#### [Selected excerpt]
Ecological Intensification of Organic Grain Systems in the Midwest: Impacts on Biological Soil Health, Nutrient Availability, and Crop Yields

Organic grain production is a rapidly growing sector in the Midwest, yet it continues to face challenges in sustaining soil health, managing nutrients efficiently, and maintaining consistent yields. While organic farming systems avoid synthetic inputs, they often rely on frequent tillage and simple crop rotations, which can degrade soil structure and limit long-term sustainability. Ecological intensification, which incorporates practices such as extended cover cropping, reduced tillage, and microbial seed inoculation, may improve soil health and biologically regulated nutrient cycling, thereby supporting crop productivity. This study aimed to evaluate the effects of ecological intensification practices on biological soil health indicators, soil nutrient availability, crop nutrient uptake, and crop yields in organic grain production systems in the Midwest. By analyzing key soil health and agronomic parameters, this research aimed to provide empirical insights into the effectiveness of ecological intensification in improving soil function and supporting organic crop production.

Field trials were conducted in two study sites in Indiana and Wisconsin over the 2023 and 2024 growing seasons. Two management systems were compared within corn-soybean-small grain organic rotations: a Standard Organic system, which included frequent tillage, limited cover crop growth, which was terminate before the crop was planted and no microbial inoculation, and an Eco-Intensive Organic system, which featured reduced tillage, extended cover crop growth it was terminated after the crops were planted with a roller crimper and rhizobia seed inoculation. Soil samples were collected at two depths (0–15 cm and 15–30 cm) during the early, mid, and late growing seasons to assess soil moisture, soil organic matter content, soil microbial biomass and other biological soil health indicators, as well as the availability of inorganic nitrogen (N) in the soil. Crop leaf N content was also measured at reproductive stages to evaluate crop nutrient uptake, and final crop yields (soybean in 2023 and corn in 2024) were recorded at harvest. Statistical analyses were conducted using mixed linear models to evaluate the effects of treatment system, depth, location, and sampling time on soil and crop parameters.

The results revealed that ecological intensification had varying effects on soil moisture, biological soil health indicators, and the availability of inorganic N. In 2023, a relatively dry year, the Eco-Intensive Organic system exhibited significantly greater soil moisture content in the mid and late seasons, particularly at the 0–15 cm depth, likely due to reduced tillage and extended cover crop growth and residue retention. However, the effects of ecological intensification on biological soil health indicators, including soil microbial biomass carbon (C) and N (SMBC and SMBN), autoclaved-citrate extractable soil protein (ACE protein), and permanganate oxidizable C (POXC), were insignificant in both years. The variation in these parameters was driven by location, depth, and temporal patterns rather than differences in organic management. In contrast, the availability of inorganic N (soil nitrate content), responded strongly to treatment system, with significantly higher nitrate levels in the Standard Organic system than in the Eco-Intensive Organic system in both years. This pattern was likely due to increased mineralization resulting from tillage, providing greater immediate nutrient availability for plant uptake. Soil organic matter levels did not show significant treatment system effects, indicating that longer-term implementation may be required to detect meaningful changes. These findings suggest that while ecological intensification may enhance water retention and biodiversity, it does not result in significant immediate biological soil health benefits and requires N availability that influence crop performance and yields.

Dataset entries
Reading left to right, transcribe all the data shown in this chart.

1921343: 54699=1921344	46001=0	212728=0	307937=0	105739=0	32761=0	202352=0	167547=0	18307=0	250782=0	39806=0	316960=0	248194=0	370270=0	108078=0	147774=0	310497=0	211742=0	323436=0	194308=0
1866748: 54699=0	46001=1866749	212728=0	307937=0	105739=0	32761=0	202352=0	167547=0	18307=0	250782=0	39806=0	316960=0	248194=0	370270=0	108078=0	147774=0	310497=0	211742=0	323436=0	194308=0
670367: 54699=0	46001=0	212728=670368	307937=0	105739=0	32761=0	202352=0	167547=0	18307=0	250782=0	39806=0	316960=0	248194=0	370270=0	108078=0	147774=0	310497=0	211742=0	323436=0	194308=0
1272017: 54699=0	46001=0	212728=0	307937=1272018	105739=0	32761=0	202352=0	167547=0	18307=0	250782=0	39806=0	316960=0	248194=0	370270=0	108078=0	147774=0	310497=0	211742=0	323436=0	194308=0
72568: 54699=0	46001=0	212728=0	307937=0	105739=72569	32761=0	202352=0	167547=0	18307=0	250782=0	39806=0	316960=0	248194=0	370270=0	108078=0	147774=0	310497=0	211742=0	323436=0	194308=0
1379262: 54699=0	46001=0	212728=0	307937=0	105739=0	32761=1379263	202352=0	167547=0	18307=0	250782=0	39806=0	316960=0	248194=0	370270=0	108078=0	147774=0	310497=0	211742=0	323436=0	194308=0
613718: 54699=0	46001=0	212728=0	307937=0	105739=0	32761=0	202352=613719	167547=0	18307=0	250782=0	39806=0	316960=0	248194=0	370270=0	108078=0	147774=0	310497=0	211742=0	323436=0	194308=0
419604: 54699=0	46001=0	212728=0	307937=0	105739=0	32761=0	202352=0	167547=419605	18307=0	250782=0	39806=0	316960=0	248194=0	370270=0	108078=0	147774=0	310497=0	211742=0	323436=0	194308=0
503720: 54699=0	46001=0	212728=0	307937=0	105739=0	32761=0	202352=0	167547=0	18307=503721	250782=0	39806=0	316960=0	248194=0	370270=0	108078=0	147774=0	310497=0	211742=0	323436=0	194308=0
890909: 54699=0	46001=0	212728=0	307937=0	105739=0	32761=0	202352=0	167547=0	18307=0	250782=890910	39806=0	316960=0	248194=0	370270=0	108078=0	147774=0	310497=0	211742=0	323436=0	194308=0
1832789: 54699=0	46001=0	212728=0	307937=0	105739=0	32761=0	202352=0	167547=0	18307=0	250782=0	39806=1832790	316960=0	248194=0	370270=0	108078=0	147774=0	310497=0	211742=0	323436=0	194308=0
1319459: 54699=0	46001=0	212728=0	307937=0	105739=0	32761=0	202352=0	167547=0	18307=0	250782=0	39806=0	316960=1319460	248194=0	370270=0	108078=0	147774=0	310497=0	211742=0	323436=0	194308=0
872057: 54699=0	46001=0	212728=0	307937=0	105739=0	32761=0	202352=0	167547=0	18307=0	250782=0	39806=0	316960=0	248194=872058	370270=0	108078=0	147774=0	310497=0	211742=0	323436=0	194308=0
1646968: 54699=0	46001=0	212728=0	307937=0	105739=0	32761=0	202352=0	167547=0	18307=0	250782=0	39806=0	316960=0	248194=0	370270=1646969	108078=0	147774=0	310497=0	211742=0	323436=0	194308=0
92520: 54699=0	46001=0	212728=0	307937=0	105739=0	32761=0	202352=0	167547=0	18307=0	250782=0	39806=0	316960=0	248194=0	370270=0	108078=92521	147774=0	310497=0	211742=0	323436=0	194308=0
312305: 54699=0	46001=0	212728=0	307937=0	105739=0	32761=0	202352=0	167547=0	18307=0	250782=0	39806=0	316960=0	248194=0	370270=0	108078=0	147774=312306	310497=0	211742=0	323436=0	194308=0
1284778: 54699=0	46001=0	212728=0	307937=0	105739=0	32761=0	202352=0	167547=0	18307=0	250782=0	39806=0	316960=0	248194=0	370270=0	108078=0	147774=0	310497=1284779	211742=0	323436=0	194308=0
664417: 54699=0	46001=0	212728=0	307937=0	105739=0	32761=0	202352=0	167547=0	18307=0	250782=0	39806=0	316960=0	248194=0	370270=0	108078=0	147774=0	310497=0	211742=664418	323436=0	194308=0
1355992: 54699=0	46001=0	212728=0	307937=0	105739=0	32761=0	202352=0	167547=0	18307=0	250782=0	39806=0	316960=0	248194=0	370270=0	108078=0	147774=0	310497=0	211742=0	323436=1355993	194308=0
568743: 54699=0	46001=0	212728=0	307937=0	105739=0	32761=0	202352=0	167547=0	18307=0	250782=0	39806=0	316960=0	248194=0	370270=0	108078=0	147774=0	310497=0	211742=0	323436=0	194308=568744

#### [What you have to do]
Write the next part of the abstract on ecological intensification of organic grain systems in the Midwest, starting after its last sentence. The data have no connection to the text.

#### [Exercise answer]
Similar to soil nitrate content, crop leaf tissue N content was lower in the Eco-Intensive Organic system than in the Standard Organic system in both years, indicating lower crop nutrient uptake, likely due to reduced inorganic N availability in the soil. Crop yields were generally lower in the Eco-Intensive Organic system than in the Standard Organic system, except for corn yield in Wisconsin in 2024. These findings highlight a key challenge of ecological intensification—reduced immediate soil nutrient availability and crop nutrient uptake may potentially affect yields, particularly in the early years of implementation.

Overall, this study provides critical insights into the trade-offs associated with ecological intensification in organic grain production. While ecological intensification may reduce soil disturbance and promote soil health and moisture retention, its effects on nutrient availability could impact organic crop yields. These findings suggest that organic farmers adopting ecological intensification practices should consider complementary nutrient management approaches, such as incorporating additional organic amendments, to ensure adequate N availability for their crops. Future research should focus on long-term monitoring of these systems to better understand the effects of ecological intensification on soil nutrient cycling, crop performance, and sustainability over multiple growing seasons.